Parlons-en de leur musique: tout d'abord, de longs beats travaillés et répétitifs passés en boucle posent un climat que je qualifie de "nourrissant" (un exemple de beat "nourrissant" ? celui de Silverside d'Autechre ! ou bien celui du final de Dark Mobson de Dont look back) dans le sens où ces beats s'insinuent en nous et qu'ils vont, sans qu'on s'en rendre compte, varier tout au long du déploiement des morceaux. Mais ça, si je n'écoutais pas au casque et si je ne m'étais pas fait "pénétrer" par Nadja à l'Espace B en observant attentivement Aidan et Leah sur scène, je ne m'en apercevrai pas. Comme l'a dit Miles Davis au sujet de son batteur Tony Williams: "With him, you have to be very alert or he'd lose you in a second at any moment of the song."
Mais le truc qui fait qu'on ne se rend pas compte de ces variations, ce sont ces rivages d'infra-basses qui s'installent au fur et à mesure et complètent le tableau dressé par les "beats" et le saturent sans exploser. Et les nappes de guitare distordue, samplée font de même.
Les motifs se superposent lentement, on a le temps de ressentir la mutation constante, la montée en tension implacable de cette musique. Car le disque s'écoute d'un trait, en une succession de cinq morceaux qui installent l'un après l'autre une certaine idée que ce qui veut être mis en musique (pour cela, se référer au titre des morceaux, à la fois évocateur et porteur d'un "sens caché", personnel, propre à l'inspiration de Nadja lors de la composition et de l'enregistrement des morceaux: "Mutagen", "Stays Demons", "Incubation / Metamorphosis", "Flowers of flesh", "Untitled"). Et ce, d'autant que les quatre premiers morceaux sont des compositions datant de 2003, "re-recorded and re-arranged", nous indique le site officiel de Nadja.

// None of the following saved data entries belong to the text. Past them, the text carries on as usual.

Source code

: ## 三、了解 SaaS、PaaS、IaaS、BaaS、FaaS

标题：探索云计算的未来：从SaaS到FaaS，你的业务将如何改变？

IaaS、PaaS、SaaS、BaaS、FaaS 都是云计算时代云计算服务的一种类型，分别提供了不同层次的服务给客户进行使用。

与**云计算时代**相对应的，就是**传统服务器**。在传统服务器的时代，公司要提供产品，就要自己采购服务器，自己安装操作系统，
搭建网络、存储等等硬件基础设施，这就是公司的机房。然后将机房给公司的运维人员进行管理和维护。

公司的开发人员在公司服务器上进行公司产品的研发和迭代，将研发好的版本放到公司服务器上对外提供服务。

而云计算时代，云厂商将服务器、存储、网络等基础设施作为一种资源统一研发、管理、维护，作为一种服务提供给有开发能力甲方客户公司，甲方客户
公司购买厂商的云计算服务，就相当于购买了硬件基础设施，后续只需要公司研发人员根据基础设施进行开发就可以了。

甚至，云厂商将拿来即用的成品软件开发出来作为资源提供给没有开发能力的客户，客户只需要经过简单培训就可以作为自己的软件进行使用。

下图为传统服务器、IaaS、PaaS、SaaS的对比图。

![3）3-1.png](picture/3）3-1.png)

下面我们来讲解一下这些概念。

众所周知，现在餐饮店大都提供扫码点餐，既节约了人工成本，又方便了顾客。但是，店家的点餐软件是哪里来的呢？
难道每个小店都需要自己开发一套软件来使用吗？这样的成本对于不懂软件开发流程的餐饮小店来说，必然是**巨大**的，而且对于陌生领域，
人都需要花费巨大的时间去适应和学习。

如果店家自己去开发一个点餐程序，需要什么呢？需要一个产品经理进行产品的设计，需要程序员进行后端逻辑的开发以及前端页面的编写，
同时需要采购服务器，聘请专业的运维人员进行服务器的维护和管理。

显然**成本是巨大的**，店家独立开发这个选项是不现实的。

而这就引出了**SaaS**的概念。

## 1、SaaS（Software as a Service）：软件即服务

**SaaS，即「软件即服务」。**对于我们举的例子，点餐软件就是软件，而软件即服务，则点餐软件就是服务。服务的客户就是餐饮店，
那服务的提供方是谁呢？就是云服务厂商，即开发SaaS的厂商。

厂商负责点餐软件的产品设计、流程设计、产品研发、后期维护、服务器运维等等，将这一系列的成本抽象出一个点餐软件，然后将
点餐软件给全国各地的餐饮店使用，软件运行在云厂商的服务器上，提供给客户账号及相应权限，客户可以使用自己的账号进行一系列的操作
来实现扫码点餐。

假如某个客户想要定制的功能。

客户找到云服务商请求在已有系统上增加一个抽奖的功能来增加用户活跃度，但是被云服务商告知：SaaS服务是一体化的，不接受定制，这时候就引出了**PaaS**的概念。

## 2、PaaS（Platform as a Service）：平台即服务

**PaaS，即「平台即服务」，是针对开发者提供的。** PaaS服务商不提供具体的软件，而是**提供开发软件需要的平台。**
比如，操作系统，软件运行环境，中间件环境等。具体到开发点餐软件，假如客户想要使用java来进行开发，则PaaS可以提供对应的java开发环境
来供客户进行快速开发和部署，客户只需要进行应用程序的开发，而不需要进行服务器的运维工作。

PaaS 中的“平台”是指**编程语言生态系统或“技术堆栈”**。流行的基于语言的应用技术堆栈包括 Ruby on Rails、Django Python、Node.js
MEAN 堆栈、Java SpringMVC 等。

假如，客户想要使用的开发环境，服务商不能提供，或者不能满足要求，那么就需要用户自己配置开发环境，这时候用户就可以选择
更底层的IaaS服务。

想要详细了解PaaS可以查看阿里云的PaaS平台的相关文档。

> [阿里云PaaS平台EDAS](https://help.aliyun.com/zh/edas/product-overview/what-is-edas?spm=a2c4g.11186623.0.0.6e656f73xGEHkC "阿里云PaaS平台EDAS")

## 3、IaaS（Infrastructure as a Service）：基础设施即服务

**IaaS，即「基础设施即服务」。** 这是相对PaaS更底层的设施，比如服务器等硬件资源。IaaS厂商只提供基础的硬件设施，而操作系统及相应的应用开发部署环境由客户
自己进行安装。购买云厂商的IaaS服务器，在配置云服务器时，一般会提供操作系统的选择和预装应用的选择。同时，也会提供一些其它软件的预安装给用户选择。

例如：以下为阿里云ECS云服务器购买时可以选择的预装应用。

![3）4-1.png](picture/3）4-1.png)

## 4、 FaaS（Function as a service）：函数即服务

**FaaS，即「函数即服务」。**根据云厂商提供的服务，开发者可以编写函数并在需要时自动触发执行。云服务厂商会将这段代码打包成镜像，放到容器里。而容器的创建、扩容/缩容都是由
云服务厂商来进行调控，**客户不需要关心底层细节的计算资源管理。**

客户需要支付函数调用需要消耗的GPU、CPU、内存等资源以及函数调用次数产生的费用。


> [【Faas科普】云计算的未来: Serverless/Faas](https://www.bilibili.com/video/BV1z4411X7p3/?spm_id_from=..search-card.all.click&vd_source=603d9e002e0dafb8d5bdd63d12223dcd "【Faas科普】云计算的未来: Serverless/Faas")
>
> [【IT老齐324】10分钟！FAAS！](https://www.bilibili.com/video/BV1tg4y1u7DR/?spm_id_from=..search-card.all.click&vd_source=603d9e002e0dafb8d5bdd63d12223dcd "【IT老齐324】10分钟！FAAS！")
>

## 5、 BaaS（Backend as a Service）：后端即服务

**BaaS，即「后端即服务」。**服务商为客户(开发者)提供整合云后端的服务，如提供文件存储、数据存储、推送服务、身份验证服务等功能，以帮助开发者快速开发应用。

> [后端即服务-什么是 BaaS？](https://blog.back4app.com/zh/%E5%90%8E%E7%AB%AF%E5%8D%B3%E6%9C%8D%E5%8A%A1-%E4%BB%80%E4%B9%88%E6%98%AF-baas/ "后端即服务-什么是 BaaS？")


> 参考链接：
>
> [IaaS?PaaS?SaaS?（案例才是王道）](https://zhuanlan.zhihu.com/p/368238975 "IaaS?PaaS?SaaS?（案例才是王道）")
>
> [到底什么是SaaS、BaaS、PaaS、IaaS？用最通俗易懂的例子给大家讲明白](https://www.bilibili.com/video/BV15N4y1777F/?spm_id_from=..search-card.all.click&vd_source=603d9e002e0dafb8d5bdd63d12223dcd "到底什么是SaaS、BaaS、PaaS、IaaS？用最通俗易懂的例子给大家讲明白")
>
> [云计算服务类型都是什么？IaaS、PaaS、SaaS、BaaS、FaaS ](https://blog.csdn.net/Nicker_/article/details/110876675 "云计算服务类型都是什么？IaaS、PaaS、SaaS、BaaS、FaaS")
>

Je n'ai pas (encore) pu me plonger dans l'écoute de la version 2003 de Touched (mais grâce à soulseek, ce retard va être comblé, le disque étant "out-of-print" donc impossible à se procurer pour l'instant) mais je suis sûr qu'une écoute attentive et comparée des versions 2003 & 2007 peut permettre d'apprécier davantage le travail de Nadja et sa "maturation" dans le temps.
Quoi qu'il en soit, sur la version 2007, on se laisse immerger par cette musique qui nous "pénètre" littéralement et on se surprend à en explorer les dédales, à se délecter de ces finesses dans le tissu sonore, à guetter la prochaine nappe, la sentir se noyer au sein de l'onde créée par le beat et les nappes précédentes ou mieux le moment où chacune d'entre elles s'évaporera (ce que j'appelle "évaporation" est magnifiquement illustré par la fin de "Mutagen" ou le morceau "Untitled", presque silencieux comparé au reste du disque et pourtant tout aussi riche). C'est ainsi qu'on arrive à une musique qui est toute tension mais également toute retenue, dans le sens où rien ne se crée, rien ne se pète mais tout se métamorphose une fois qu'il a été inséré (incubé ?) dans la matrice Touched. Le silence qui en résulte à la fin de l'écoute est tout aussi implacable et sans facilité que le disque: délectable et sournois. Lui aussi s'insinue en nous au sortir de l'écoute de Touched.
Le mot de la fin ? Pour Tony Williams, à propos de Miles: "Every song he played, I had it cold. So I was at the right time at the right place".
Combinez ça avec la phrase de Miles précédemment citée et vous comprendrez pourquoi j'aime tant un disque à l'atmosphère aussi dense et pesante. Quelque part entre doom, dark ambient, electronica fields, minimalisme et toute autre de ces expressions qui chercherait à capter l'indéfinissable saveur de ce disque exceptionnel.